» Task requirements
Rewrite the text of all the entries below, putting "МАГАЗИН" wherever "КАТАЛОГ" appears and keeping everything else unchanged. Leave the pictures out.

» Recorded data
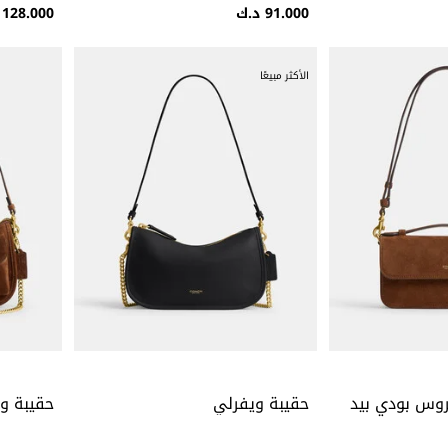
91.000 د.ك
128.000 د.ك
الأكثر مبيعًا
كروس بودي بيد
حقيبة ويفرلي
حقيبة و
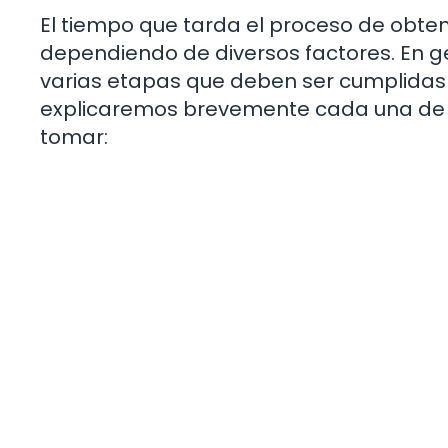
El tiempo que tarda el proceso de obten
dependiendo de diversos factores. En g
varias etapas que deben ser cumplidas 
explicaremos brevemente cada una de 
tomar:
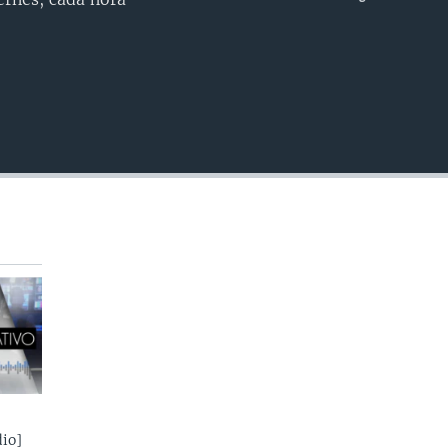
INSERTAR
io]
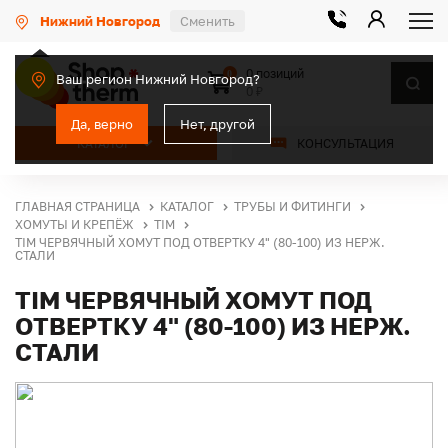
Нижний Новгород
Сменить
0 позиций
0
Ваш регион Нижний Новгород?
0 ₽
Да, верно
Нет, другой
КАТАЛОГ
КОНСУЛЬТАЦИЯ
ГЛАВНАЯ СТРАНИЦА
КАТАЛОГ
ТРУБЫ И ФИТИНГИ
ХОМУТЫ И КРЕПЁЖ
TIM
TIM ЧЕРВЯЧНЫЙ ХОМУТ ПОД ОТВЕРТКУ 4" (80-100) ИЗ НЕРЖ.
СТАЛИ
TIM ЧЕРВЯЧНЫЙ ХОМУТ ПОД
ОТВЕРТКУ 4" (80-100) ИЗ НЕРЖ.
СТАЛИ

» Result for this exercise
91.000 د.ك
128.000 د.ك
الأكثر مبيعًا
كروس بودي بيد
حقيبة ويفرلي
حقيبة و
El tiempo que tarda el proceso de obten
dependiendo de diversos factores. En g
varias etapas que deben ser cumplidas 
explicaremos brevemente cada una de 
tomar:
INSERTAR
io]
Нижний Новгород
Сменить
0 позиций
0
Ваш регион Нижний Новгород?
0 ₽
Да, верно
Нет, другой
МАГАЗИН
КОНСУЛЬТАЦИЯ
ГЛАВНАЯ СТРАНИЦА
МАГАЗИН
ТРУБЫ И ФИТИНГИ
ХОМУТЫ И КРЕПЁЖ
TIM
TIM ЧЕРВЯЧНЫЙ ХОМУТ ПОД ОТВЕРТКУ 4" (80-100) ИЗ НЕРЖ.
СТАЛИ
TIM ЧЕРВЯЧНЫЙ ХОМУТ ПОД
ОТВЕРТКУ 4" (80-100) ИЗ НЕРЖ.
СТАЛИ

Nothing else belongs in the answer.